**Task goal:** Only one stretch of the data below is wanted: the lines starting at the one with "index pip: (589, 865)" and ending at the one with "index pip: (1238, 840)", both included, given again exactly.

**Records shown:**
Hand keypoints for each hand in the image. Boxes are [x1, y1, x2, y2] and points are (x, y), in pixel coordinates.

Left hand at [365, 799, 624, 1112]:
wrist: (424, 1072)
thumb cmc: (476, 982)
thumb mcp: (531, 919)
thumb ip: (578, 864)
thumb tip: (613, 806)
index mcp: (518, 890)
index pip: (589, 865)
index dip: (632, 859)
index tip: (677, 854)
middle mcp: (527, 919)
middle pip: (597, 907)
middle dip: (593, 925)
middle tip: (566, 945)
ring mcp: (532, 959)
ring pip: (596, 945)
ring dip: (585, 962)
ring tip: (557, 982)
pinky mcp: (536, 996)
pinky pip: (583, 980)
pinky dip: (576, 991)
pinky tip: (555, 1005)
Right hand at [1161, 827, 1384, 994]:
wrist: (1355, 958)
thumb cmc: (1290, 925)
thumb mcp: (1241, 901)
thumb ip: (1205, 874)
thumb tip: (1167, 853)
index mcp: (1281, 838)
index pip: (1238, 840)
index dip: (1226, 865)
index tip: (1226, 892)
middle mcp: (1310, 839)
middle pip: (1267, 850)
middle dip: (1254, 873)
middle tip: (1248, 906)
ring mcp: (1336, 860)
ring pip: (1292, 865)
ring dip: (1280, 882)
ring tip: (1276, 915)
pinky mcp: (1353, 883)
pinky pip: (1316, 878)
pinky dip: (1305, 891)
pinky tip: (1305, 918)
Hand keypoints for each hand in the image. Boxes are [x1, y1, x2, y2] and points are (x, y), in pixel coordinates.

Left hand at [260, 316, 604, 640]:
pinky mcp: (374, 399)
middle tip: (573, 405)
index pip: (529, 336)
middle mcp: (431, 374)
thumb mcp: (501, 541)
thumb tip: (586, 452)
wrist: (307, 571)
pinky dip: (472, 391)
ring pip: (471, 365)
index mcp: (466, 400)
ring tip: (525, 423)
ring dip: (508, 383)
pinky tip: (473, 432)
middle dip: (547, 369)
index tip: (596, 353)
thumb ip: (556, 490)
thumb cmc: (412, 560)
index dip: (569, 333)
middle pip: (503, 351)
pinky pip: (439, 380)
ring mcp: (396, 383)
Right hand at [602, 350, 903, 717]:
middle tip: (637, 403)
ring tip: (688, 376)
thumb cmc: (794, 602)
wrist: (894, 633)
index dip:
* * *
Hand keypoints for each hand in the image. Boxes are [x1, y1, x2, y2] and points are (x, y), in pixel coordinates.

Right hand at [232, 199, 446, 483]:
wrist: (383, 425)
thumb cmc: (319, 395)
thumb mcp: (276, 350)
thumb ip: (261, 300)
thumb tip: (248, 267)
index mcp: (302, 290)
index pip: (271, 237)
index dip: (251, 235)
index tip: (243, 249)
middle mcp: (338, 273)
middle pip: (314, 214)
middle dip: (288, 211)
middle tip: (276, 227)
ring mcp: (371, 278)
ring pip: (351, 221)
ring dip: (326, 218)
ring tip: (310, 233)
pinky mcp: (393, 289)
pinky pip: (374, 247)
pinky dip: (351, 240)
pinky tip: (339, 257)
==
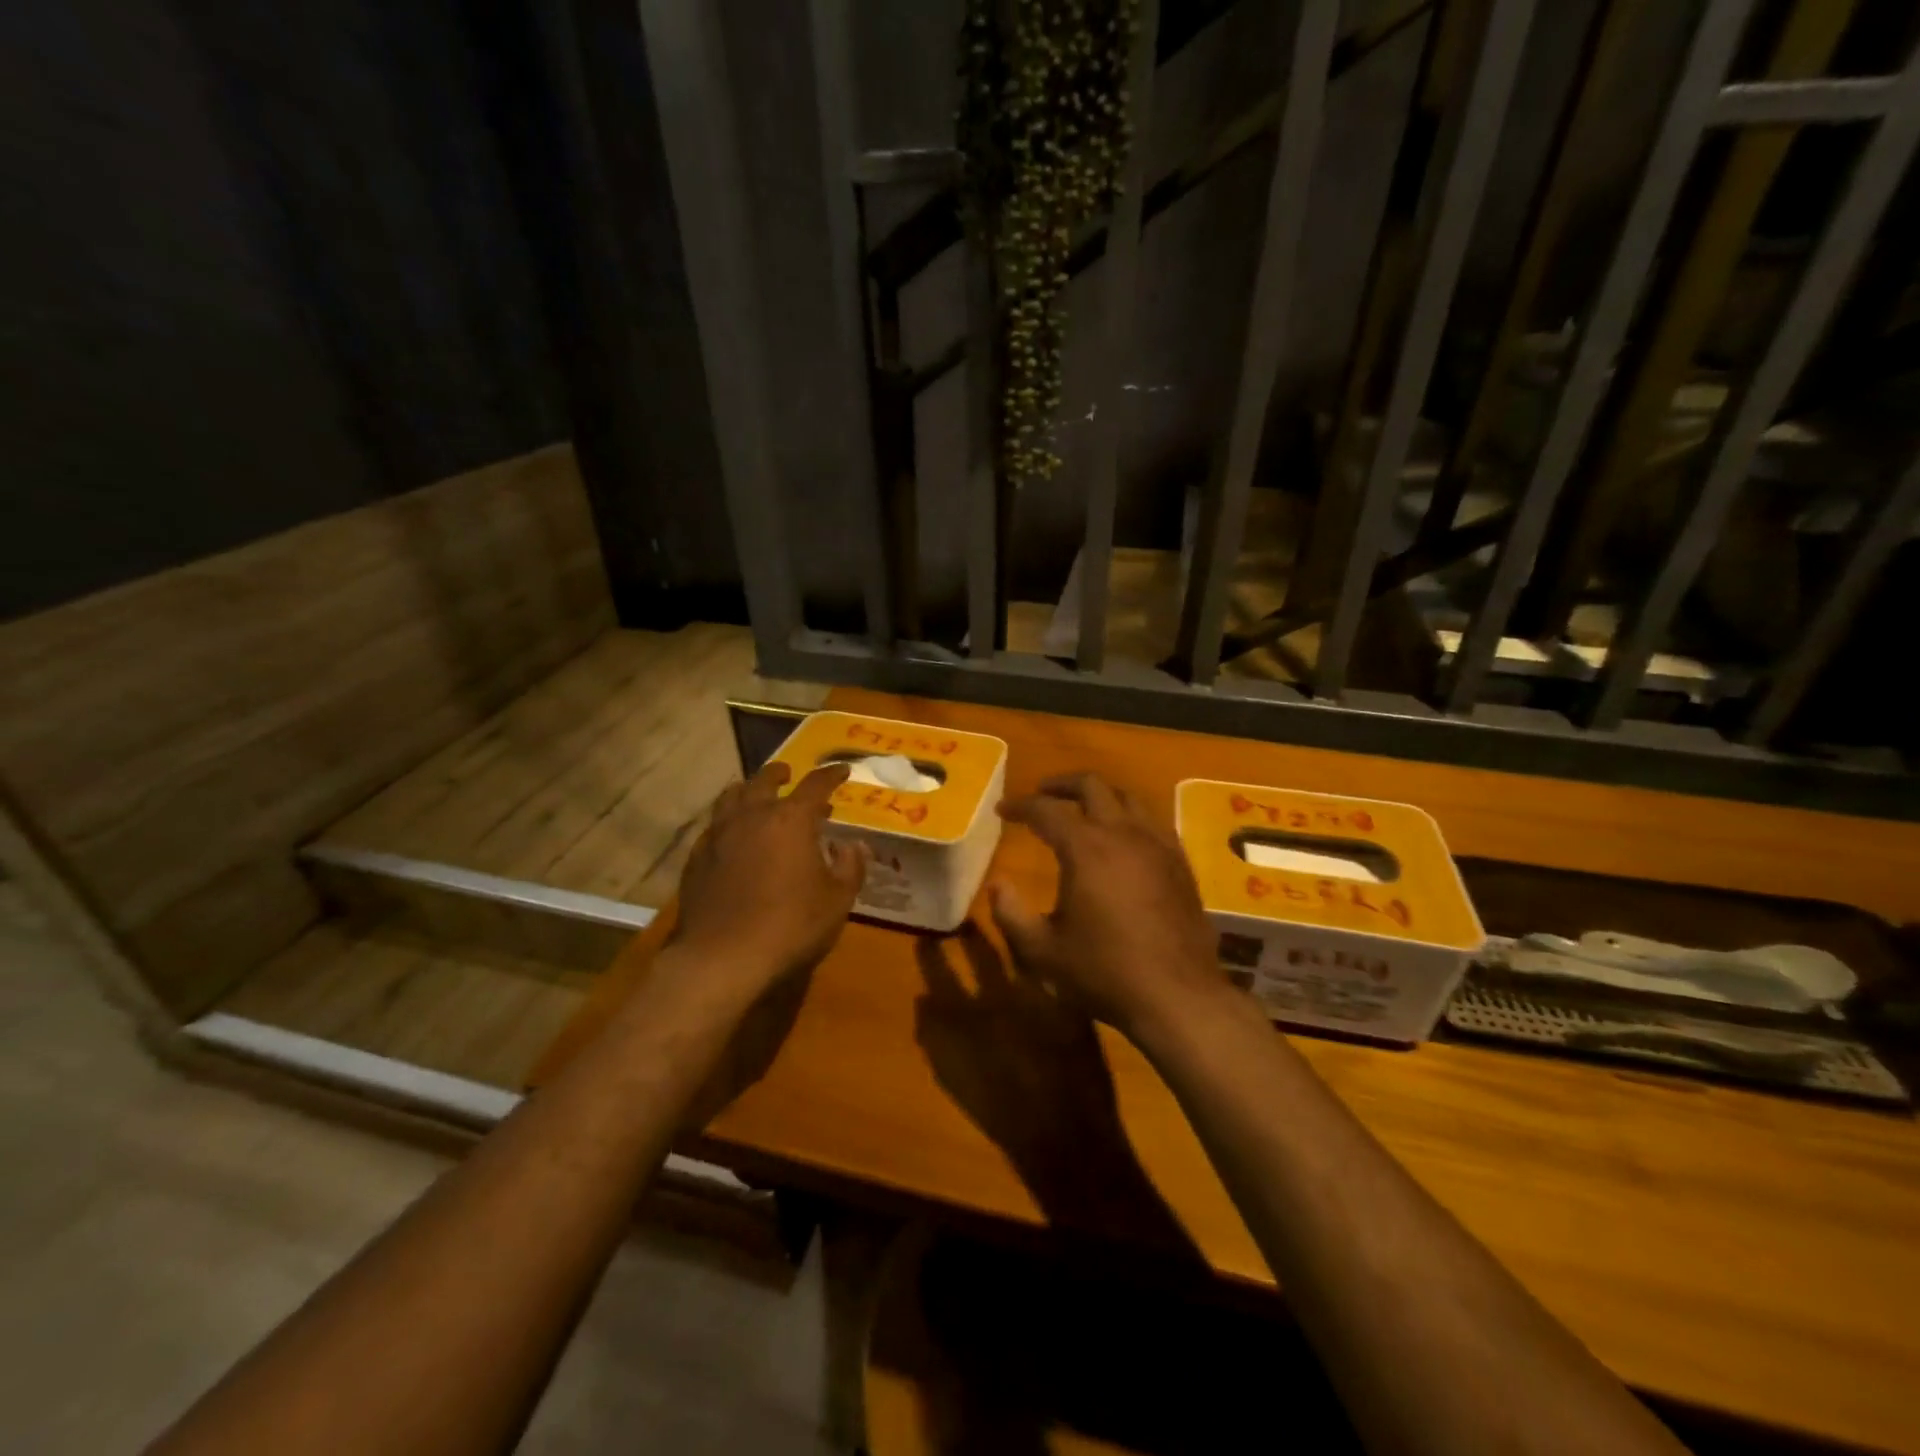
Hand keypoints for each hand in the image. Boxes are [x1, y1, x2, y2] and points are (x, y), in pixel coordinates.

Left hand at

**Result:**
index pip: (589, 865)
index dip: (632, 859)
index tip: (677, 854)
middle mcp: (527, 919)
middle pip: (597, 907)
middle dip: (593, 925)
middle tip: (566, 945)
ring mcp: (532, 959)
ring pip: (596, 945)
ring dip: (585, 962)
ring tip: (557, 982)
pinky mcp: (536, 996)
pinky pip: (583, 980)
pinky dip: (576, 991)
pinky tip: (555, 1005)
Right hand at [1161, 827, 1384, 994]:
wrist: (1355, 958)
thumb cmc: (1290, 925)
thumb mcp: (1241, 901)
thumb ip: (1205, 874)
thumb tip: (1167, 853)
index mcp: (1281, 838)
index pip: (1238, 840)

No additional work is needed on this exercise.